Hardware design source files
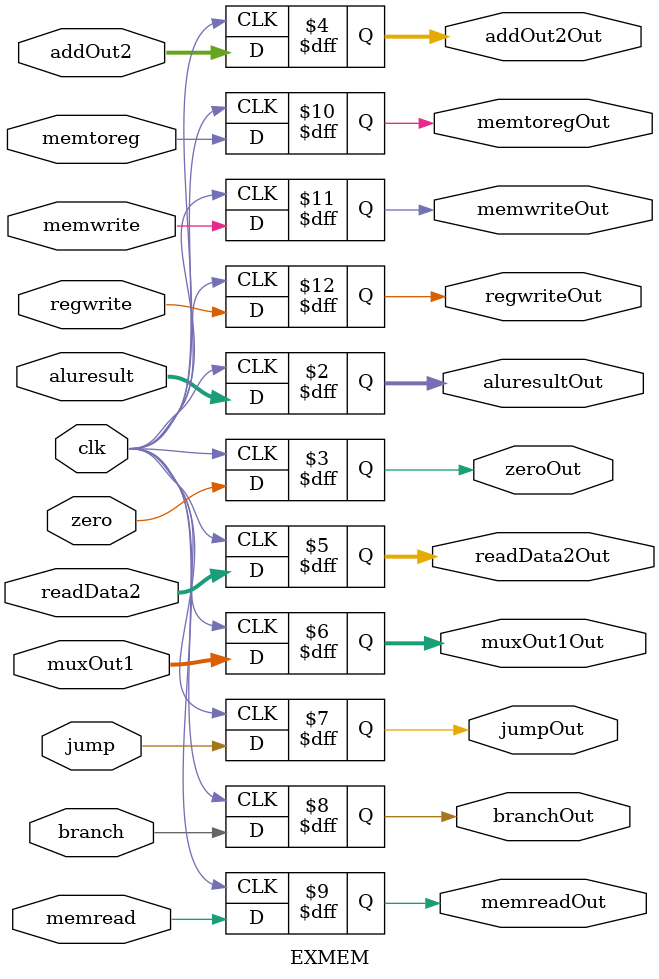
<source format=v>
`timescale 1ns / 1ps
module EXMEM(aluresult, zero, jump, branch, memread, memtoreg, memwrite, regwrite, addOut2, readData2,muxOut1,clk, aluresultOut, zeroOut, jumpOut, branchOut, memreadOut, memtoregOut, memwriteOut, regwriteOut, addOut2Out, readData2Out,muxOut1Out);

input [31:0]aluresult;
input zero;
input jump;
input branch;
input memread;
input memtoreg;
input memwrite;
input regwrite;
input [31:0]addOut2;
input [31:0]readData2;
input [4:0]muxOut1;
input clk;

output reg [31:0]aluresultOut;
output reg zeroOut;
output reg [31:0]addOut2Out;
output reg [31:0]readData2Out;
output reg [4:0]muxOut1Out;
output reg jumpOut;
output reg branchOut;
output reg memreadOut;
output reg memtoregOut;
output reg memwriteOut;
output reg regwriteOut;

always @(posedge clk)
begin
aluresultOut <= aluresult;
zeroOut <=zero;
jumpOut<=jump;
branchOut<=branch;
memreadOut<=memread;
memtoregOut<=memtoreg;
memwriteOut<=memwrite;
regwriteOut<=regwrite;
addOut2Out<=addOut2;
readData2Out<=readData2;
muxOut1Out<=muxOut1;
end

endmodule

</source>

## JOB ITEM
Every line of the data should be transcribed exactly. Omit the images.

## WRITTEN SOLUTION
<source format=v>
`timescale 1ns / 1ps
module EXMEM(aluresult, zero, jump, branch, memread, memtoreg, memwrite, regwrite, addOut2, readData2,muxOut1,clk, aluresultOut, zeroOut, jumpOut, branchOut, memreadOut, memtoregOut, memwriteOut, regwriteOut, addOut2Out, readData2Out,muxOut1Out);

input [31:0]aluresult;
input zero;
input jump;
input branch;
input memread;
input memtoreg;
input memwrite;
input regwrite;
input [31:0]addOut2;
input [31:0]readData2;
input [4:0]muxOut1;
input clk;

output reg [31:0]aluresultOut;
output reg zeroOut;
output reg [31:0]addOut2Out;
output reg [31:0]readData2Out;
output reg [4:0]muxOut1Out;
output reg jumpOut;
output reg branchOut;
output reg memreadOut;
output reg memtoregOut;
output reg memwriteOut;
output reg regwriteOut;

always @(posedge clk)
begin
aluresultOut <= aluresult;
zeroOut <=zero;
jumpOut<=jump;
branchOut<=branch;
memreadOut<=memread;
memtoregOut<=memtoreg;
memwriteOut<=memwrite;
regwriteOut<=regwrite;
addOut2Out<=addOut2;
readData2Out<=readData2;
muxOut1Out<=muxOut1;
end

endmodule

</source>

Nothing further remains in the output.